**Excerpted records:**
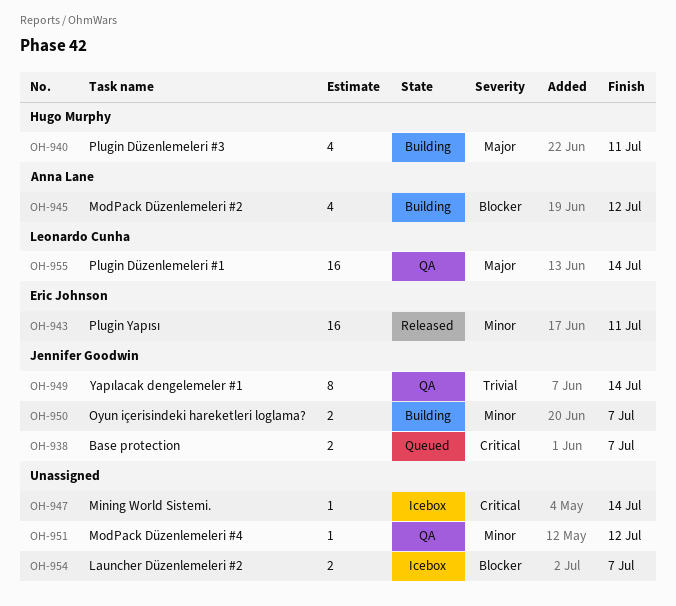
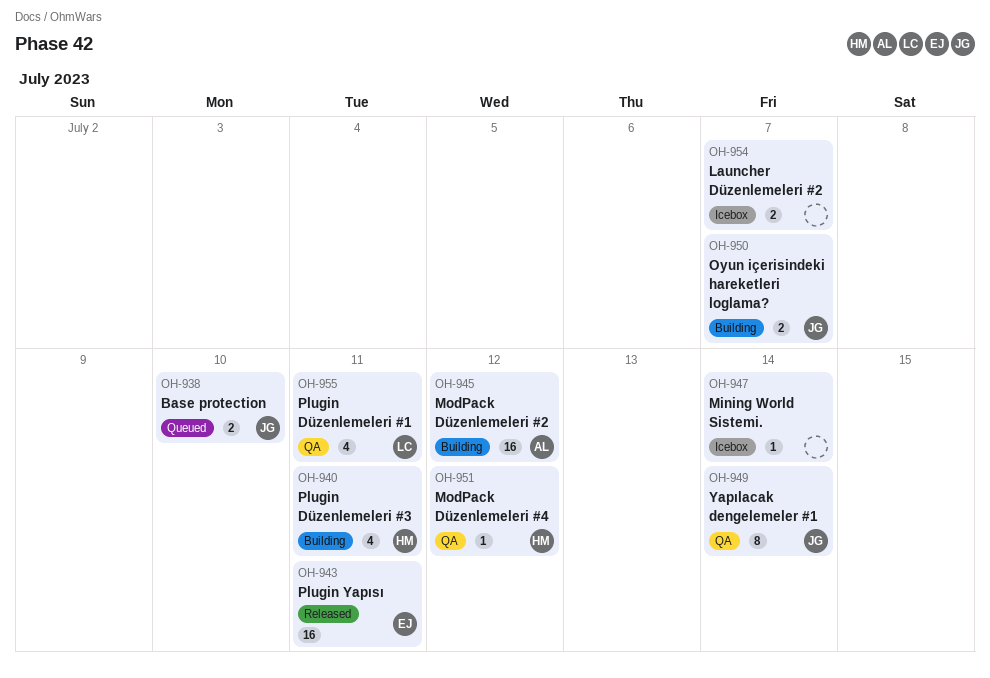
OH-938, due: Jul 7 -> Jul 10
OH-945, estimate: 4 -> 16
OH-951, owner: none -> Hugo Murphy
OH-955, estimate: 16 -> 4
OH-955, due: Jul 14 -> Jul 11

**What the task asks:**
Keep every word of the lines above unchanged in the copy, and omit the pictures.

**Task answer:**
OH-938, due: Jul 7 -> Jul 10
OH-945, estimate: 4 -> 16
OH-951, owner: none -> Hugo Murphy
OH-955, estimate: 16 -> 4
OH-955, due: Jul 14 -> Jul 11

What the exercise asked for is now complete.